[THE INPUT]

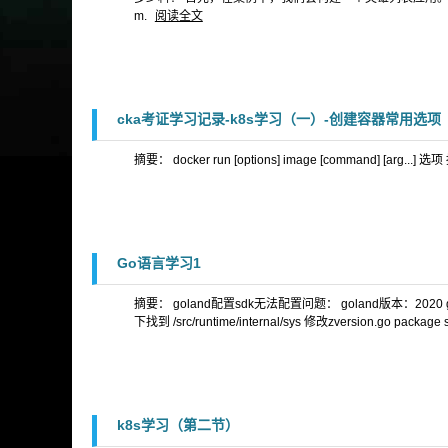
m.
阅读全文
cka考证学习记录-k8s学习（一）-创建容器常用选项
摘要： docker run [options] image [command] [arg...
Go语言学习1
摘要： goland配置sdk无法配置问题： goland版本：2020
下找到 /src/runtime/internal/sys 修改zversion.go package s
k8s学习（第二节）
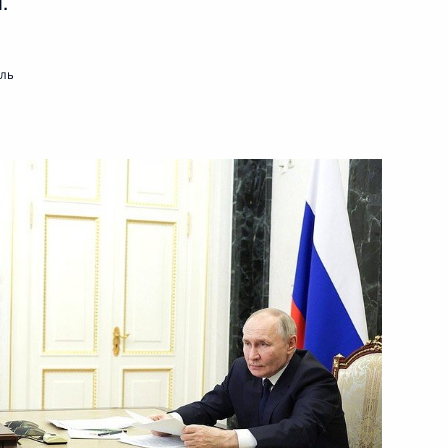
.
ва
мль
шего образования Валерием
осполитики в сфере
в народов России
ссии по историческому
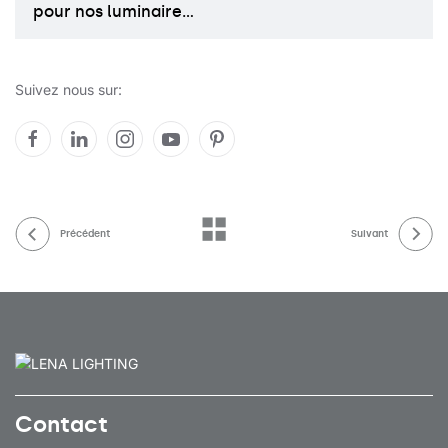
pour nos luminaire…
Suivez nous sur:
Précédent
Suivant
Contact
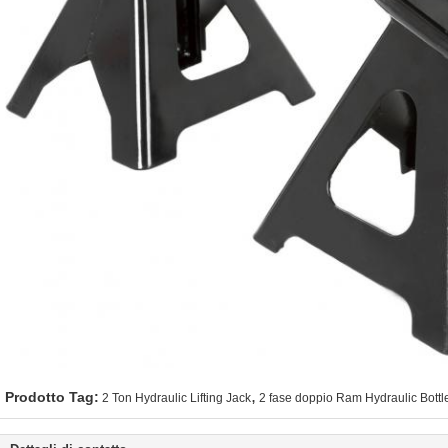
,
Prodotto Tag:
2 Ton Hydraulic Lifting Jack
2 fase doppio Ram Hydraulic Bottl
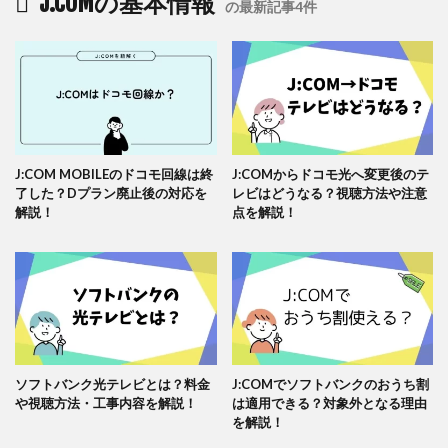
J:COMの基本情報
の最新記事4件
J:COM MOBILEのドコモ回線は終
J:COMからドコモ光へ変更後のテ
了した？Dプラン廃止後の対応を
レビはどうなる？視聴方法や注意
解説！
点を解説！
ソフトバンク光テレビとは？料金
J:COMでソフトバンクのおうち割
や視聴方法・工事内容を解説！
は適用できる？対象外となる理由
を解説！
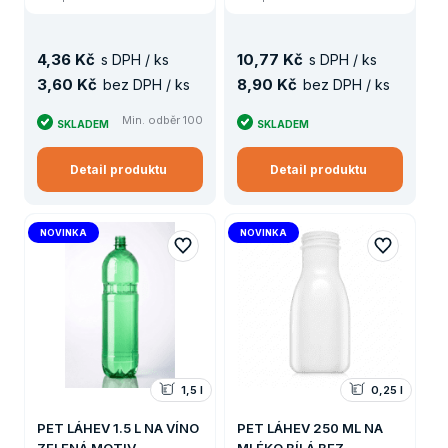
4
,
36 Kč
10
,
77 Kč
s DPH / ks
s DPH / ks
3
,
60 Kč
8
,
90 Kč
bez DPH / ks
bez DPH / ks
Min. odběr 100
SKLADEM
SKLADEM
Detail produktu
Detail produktu
NOVINKA
NOVINKA
1,5 l
0,25 l
PET LÁHEV 1.5 L NA VÍNO
PET LÁHEV 250 ML NA
ZELENÁ MOTIV
MLÉKO BÍLÁ BEZ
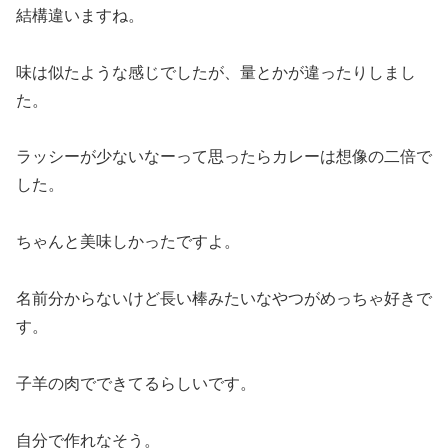
結構違いますね。
味は似たような感じでしたが、量とかが違ったりしまし
た。
ラッシーが少ないなーって思ったらカレーは想像の二倍で
した。
ちゃんと美味しかったですよ。
名前分からないけど長い棒みたいなやつがめっちゃ好きで
す。
子羊の肉でできてるらしいです。
自分で作れなそう。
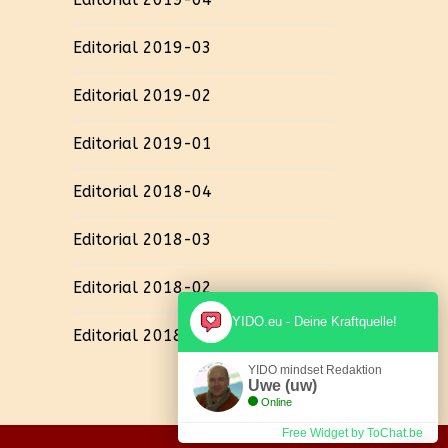
Editorial 2019-03
Editorial 2019-02
Editorial 2019-01
Editorial 2018-04
Editorial 2018-03
Editorial 2018-02
YIDO.eu - Deine Kraftquelle!
Editorial 2018-01
YIDO mindset Redaktion
Uwe (uw)
Online
Free Widget by ToChat.be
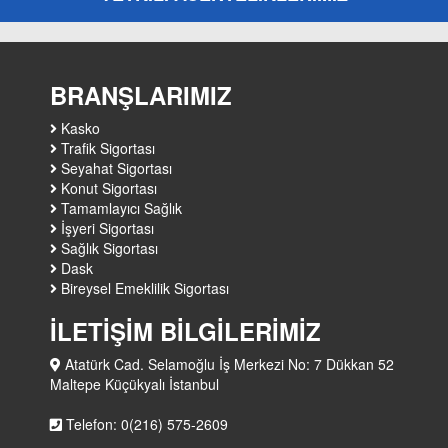
BRANŞLARIMIZ
Kasko
Trafik Sigortası
Seyahat Sigortası
Konut Sigortası
Tamamlayıcı Sağlık
İşyeri Sigortası
Sağlık Sigortası
Dask
Bireysel Emeklilik Sigortası
İLETİŞİM BİLGİLERİMİZ
Atatürk Cad. Selamoğlu İş Merkezi No: 7 Dükkan 52
Maltepe Küçükyalı İstanbul
Telefon: 0(216) 575-2609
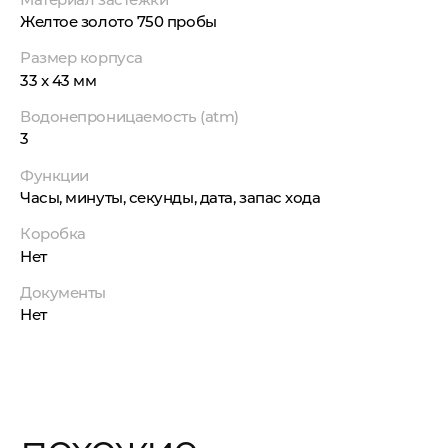
Желтое золото 750 пробы
Размер корпуса
33 x 43 мм
Водонепроницаемость (atm)
3
Функции
Часы, минуты, секунды, дата, запас хода
Коробка
Нет
Документы
Нет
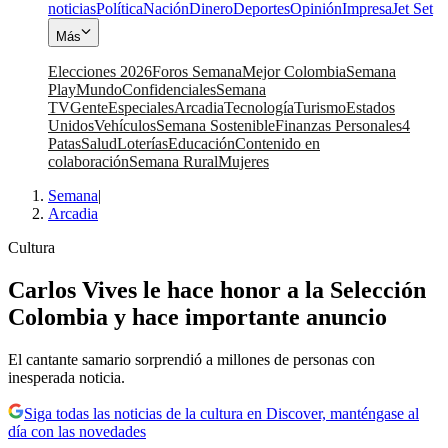
noticias
Política
Nación
Dinero
Deportes
Opinión
Impresa
Jet Set
Más
Elecciones 2026
Foros Semana
Mejor Colombia
Semana
Play
Mundo
Confidenciales
Semana
TV
Gente
Especiales
Arcadia
Tecnología
Turismo
Estados
Unidos
Vehículos
Semana Sostenible
Finanzas Personales
4
Patas
Salud
Loterías
Educación
Contenido en
colaboración
Semana Rural
Mujeres
Semana
|
Arcadia
Cultura
Carlos Vives le hace honor a la Selección
Colombia y hace importante anuncio
El cantante samario sorprendió a millones de personas con
inesperada noticia.
Siga todas las noticias de la cultura en Discover, manténgase al
día con las novedades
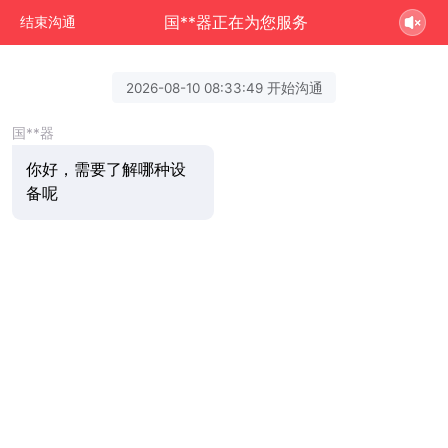
国**器正在为您服务
结束沟通
2026-08-10 08:33:49 开始沟通
国**器
你好，需要了解哪种设
备呢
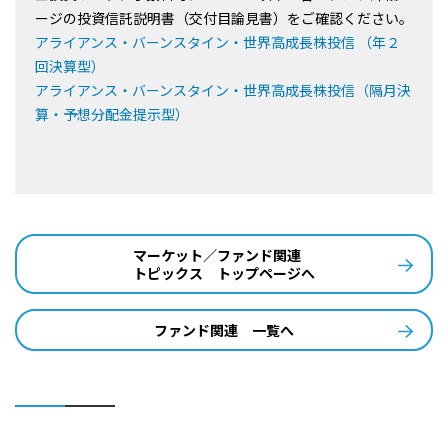
ージの投資信託説明書（交付目論見書）をご確認ください。
アライアンス・バーンスタイン・世界高成長株投信 （年２
回決算型）
アライアンス・バーンスタイン・世界高成長株投信（隔月決
算・予想分配金提示型）
マーケット／ファンド関連
トピックス トップページへ
ファンド関連 一覧へ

[/THE INPUT]

WORK ORDER = In the records above, find the line with "摘要： goland配置sdk无法配置问题： goland版本：2020" and the line with "2 fase doppio Ram Hydraulic Bottl"; please transcribe exactly those two lines and all lines between them, omitting any picture.

YOUR RESPONSE =
摘要： goland配置sdk无法配置问题： goland版本：2020
下找到 /src/runtime/internal/sys 修改zversion.go package s
k8s学习（第二节）
.
ва
мль
шего образования Валерием
осполитики в сфере
в народов России
ссии по историческому
pour nos luminaire…
Suivez nous sur:
Précédent
Suivant
Contact
,
Prodotto Tag:
2 Ton Hydraulic Lifting Jack
2 fase doppio Ram Hydraulic Bottl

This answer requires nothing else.